(Beginning of EXTRACT TO READ)

Given: \(A^{-1} = \frac{1}{7}\begin{bmatrix} 2 & 1 \\ -3 & 2 \end{bmatrix}\)

To find matrix A, we need to find the inverse of \(A^{-1}\).

Let \(B = A^{-1} = \frac{1}{7}\begin{bmatrix} 2 & 1 \\ -3 & 2 \end{bmatrix}\)

First, find the determinant of the matrix inside the scalar multiplication:

\(\text{det}\begin{bmatrix} 2 & 1 \\ -3 & 2 \end{bmatrix} = (2 \times 2) - (1 \times -3) = 4 + 3 = 7\)

Now, find the inverse of the matrix inside the scalar multiplication:

\(\begin{bmatrix} 2 & 1 \\ -3 & 2 \end{bmatrix}^{-1} = \frac{1}{7}\begin{bmatrix} 2 & -1 \\ 3 & 2 \end{bmatrix}\)

(End of EXTRACT TO READ)

Could you return, word for word, the stretch of the matrix inverse solution above that opens with "First, find the" and closes with "(1 \times -3) = 4 + 3 = 7\)"?

(Beginning of EXTRACTED MATERIAL)

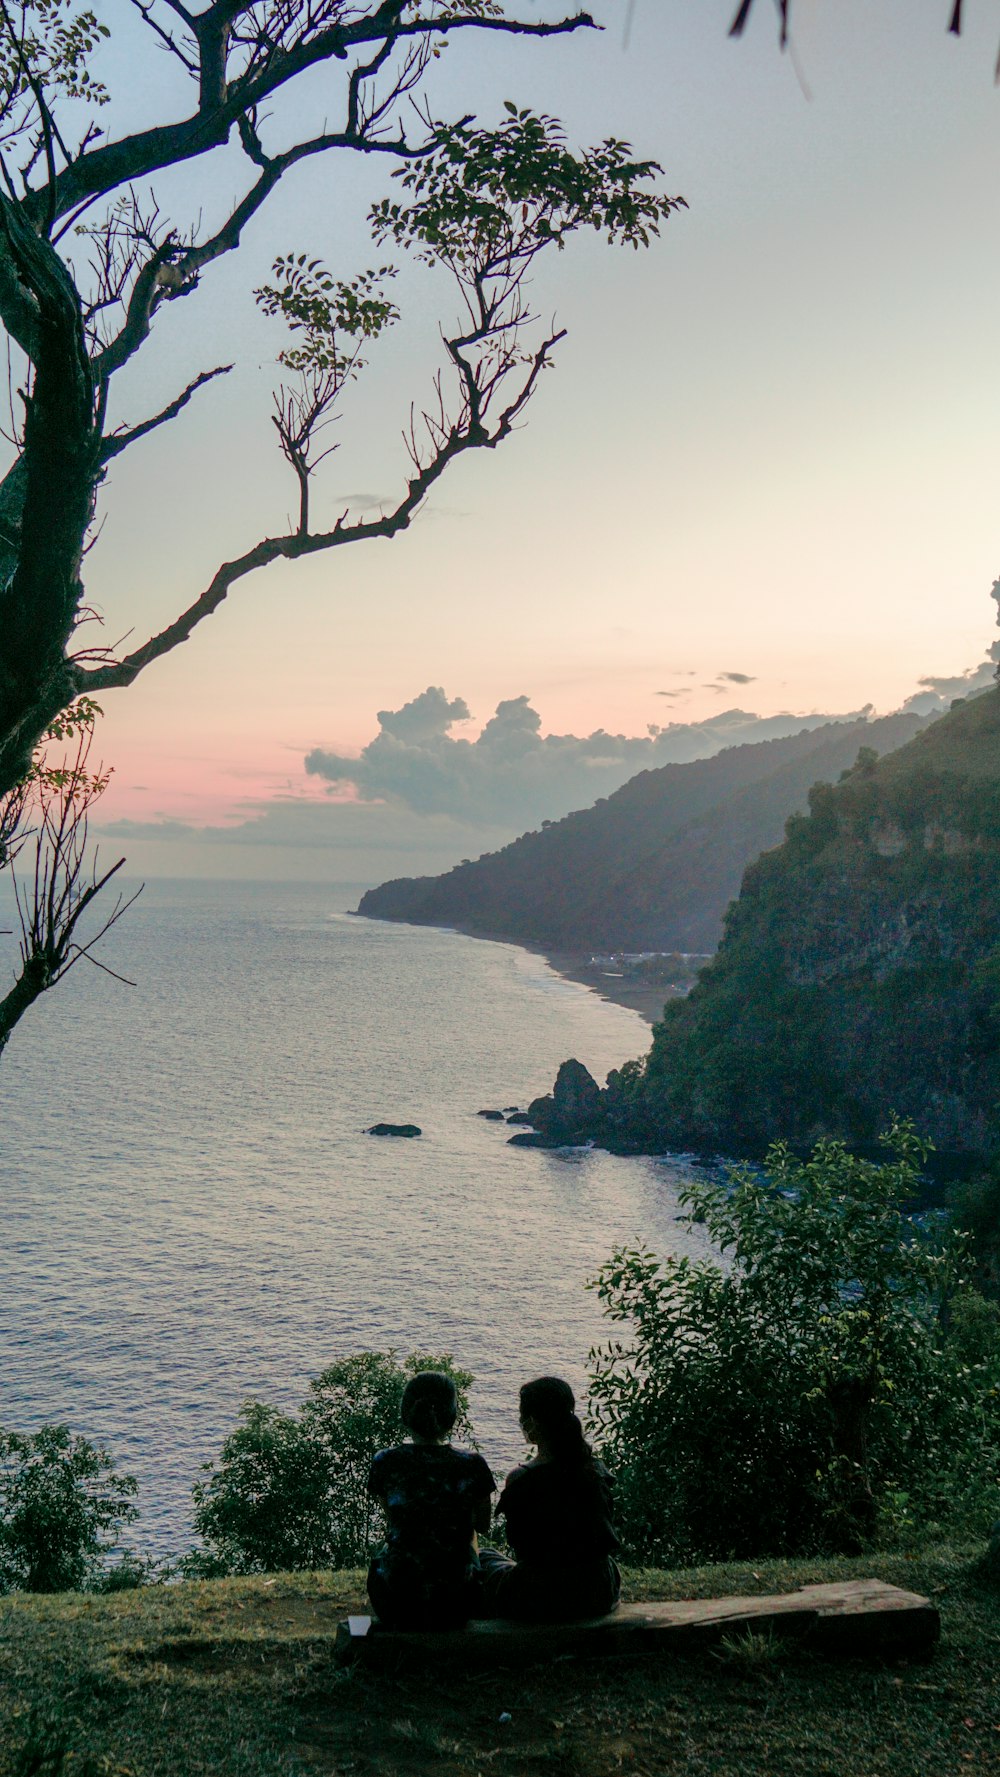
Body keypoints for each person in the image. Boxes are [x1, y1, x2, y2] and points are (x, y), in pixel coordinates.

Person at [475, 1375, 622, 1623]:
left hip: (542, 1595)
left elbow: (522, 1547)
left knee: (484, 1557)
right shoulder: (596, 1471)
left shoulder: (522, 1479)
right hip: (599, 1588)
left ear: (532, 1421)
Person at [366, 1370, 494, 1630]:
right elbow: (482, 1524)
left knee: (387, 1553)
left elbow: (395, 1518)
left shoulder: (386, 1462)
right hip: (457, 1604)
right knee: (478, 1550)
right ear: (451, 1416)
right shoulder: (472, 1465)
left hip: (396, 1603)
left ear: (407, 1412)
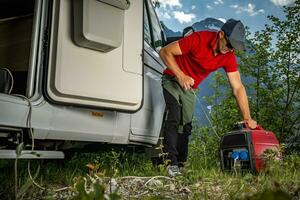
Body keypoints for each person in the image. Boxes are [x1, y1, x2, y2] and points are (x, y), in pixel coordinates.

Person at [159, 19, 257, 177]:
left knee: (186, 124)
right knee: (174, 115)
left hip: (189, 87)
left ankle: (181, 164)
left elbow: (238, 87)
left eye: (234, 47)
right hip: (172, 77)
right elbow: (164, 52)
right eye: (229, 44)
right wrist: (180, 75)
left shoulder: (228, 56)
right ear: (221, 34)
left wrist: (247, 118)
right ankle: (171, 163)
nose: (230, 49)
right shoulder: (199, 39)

(End of EXTRACTED MATERIAL)

**SOLUTION TO THE EXERCISE:**
First, find the determinant of the matrix inside the scalar multiplication:

\(\text{det}\begin{bmatrix} 2 & 1 \\ -3 & 2 \end{bmatrix} = (2 \times 2) - (1 \times -3) = 4 + 3 = 7\)